## Activity 1
Copy the part of the morphine text that begins at the words "Morphine — Pharmacological" and ends after the words "management. Pharmaceutical evidence: High.".
## Activity 2
Write the next part of the morphine text, picking up right after its last sentence.

## Text
Morphine — Pharmacological and Clinical Context
Mechanism — μ-opioid receptor agonism: Morphine binds μ-opioid receptors (GPCRs) in the dorsal horn of the spinal cord, periaqueductal grey (PAG), and peripheral nociceptors. Gi/o protein activation reduces cAMP, opens inwardly rectifying K+ channels (hyperpolarisation), and closes voltage-gated Ca2+ channels — collectively reducing neurotransmitter release and action potential propagation in pain pathways. This remains the gold standard mechanism for severe acute pain management. Pharmaceutical evidence: High.
Clinical applications (WHO Essential Medicine): Morphine is WHO-listed as essential for: severe acute pain (post-surgical, trauma), cancer pain (WHO pain ladder Step 3), palliative care dyspnoea, and myocardial infarction pain. Access to oral morphine for cancer pain remains severely limited in low-income countries — a major global health equity issue where 80% of the world’s population has inadequate access to opioid analgesics. Pharmaceutical evidence: High.

## Provided data
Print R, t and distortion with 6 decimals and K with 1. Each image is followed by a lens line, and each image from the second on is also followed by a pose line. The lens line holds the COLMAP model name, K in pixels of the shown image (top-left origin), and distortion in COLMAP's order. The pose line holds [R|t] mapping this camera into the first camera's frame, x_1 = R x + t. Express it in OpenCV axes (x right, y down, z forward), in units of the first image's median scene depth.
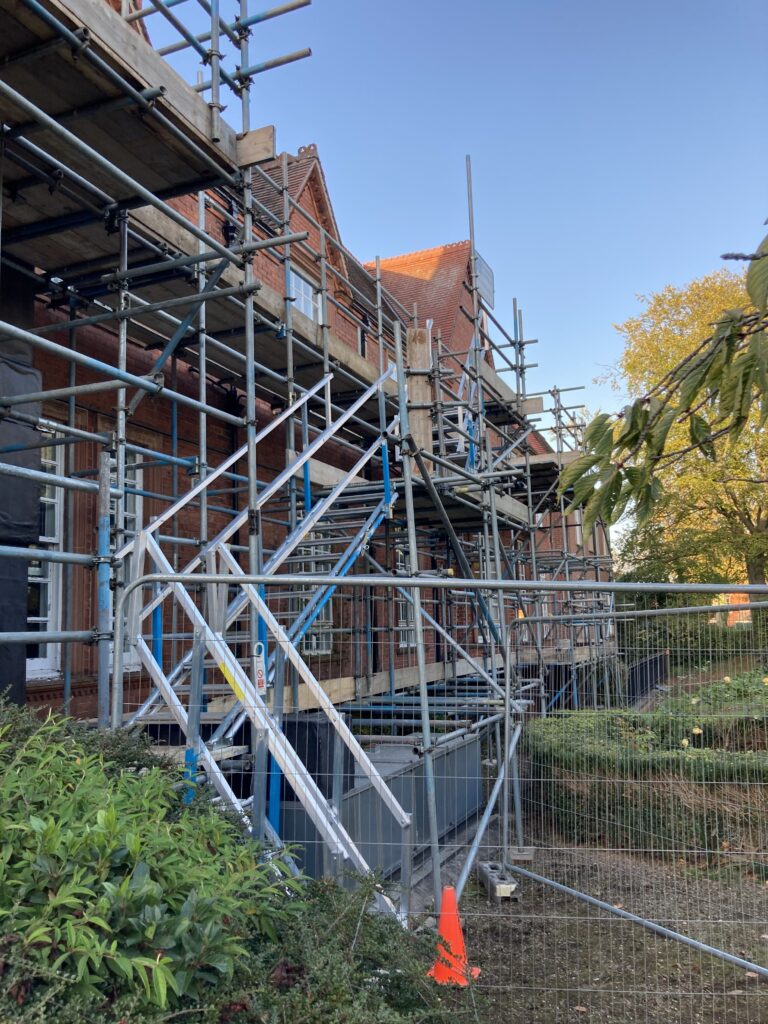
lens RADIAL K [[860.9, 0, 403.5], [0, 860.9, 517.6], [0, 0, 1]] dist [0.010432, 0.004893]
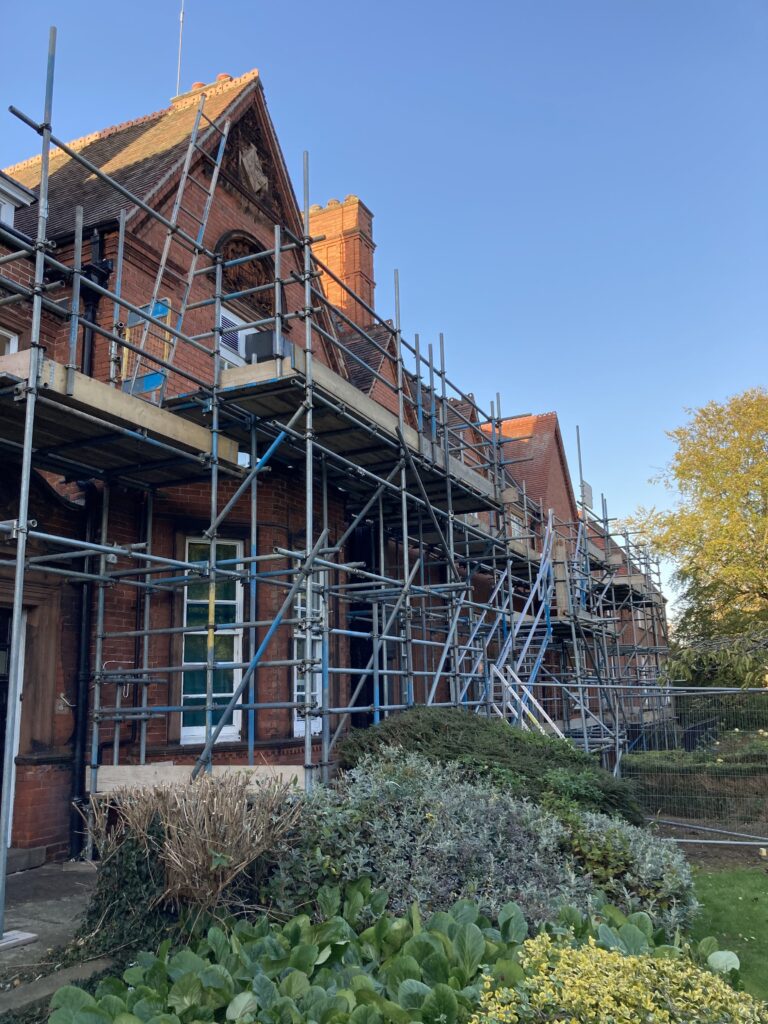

## Exercise output 1
Morphine — Pharmacological and Clinical Context
Mechanism — μ-opioid receptor agonism: Morphine binds μ-opioid receptors (GPCRs) in the dorsal horn of the spinal cord, periaqueductal grey (PAG), and peripheral nociceptors. Gi/o protein activation reduces cAMP, opens inwardly rectifying K+ channels (hyperpolarisation), and closes voltage-gated Ca2+ channels — collectively reducing neurotransmitter release and action potential propagation in pain pathways. This remains the gold standard mechanism for severe acute pain management. Pharmaceutical evidence: High.

## Exercise output 2
Addiction liability and opioid crisis context: Morphine’s euphoric effects via mesolimbic dopamine pathway activation (VTA → nucleus accumbens, mediated by disinhibition of dopaminergic neurons) underlie its addiction potential. The US opioid epidemic (beginning late 1990s with prescription opioid overprescribing, accelerating with illicit fentanyl) has caused over 500,000 opioid-related deaths. This public health catastrophe has fundamentally altered prescribing patterns, regulatory frameworks, and the scientific understanding of opioid risk. Critical public health reference.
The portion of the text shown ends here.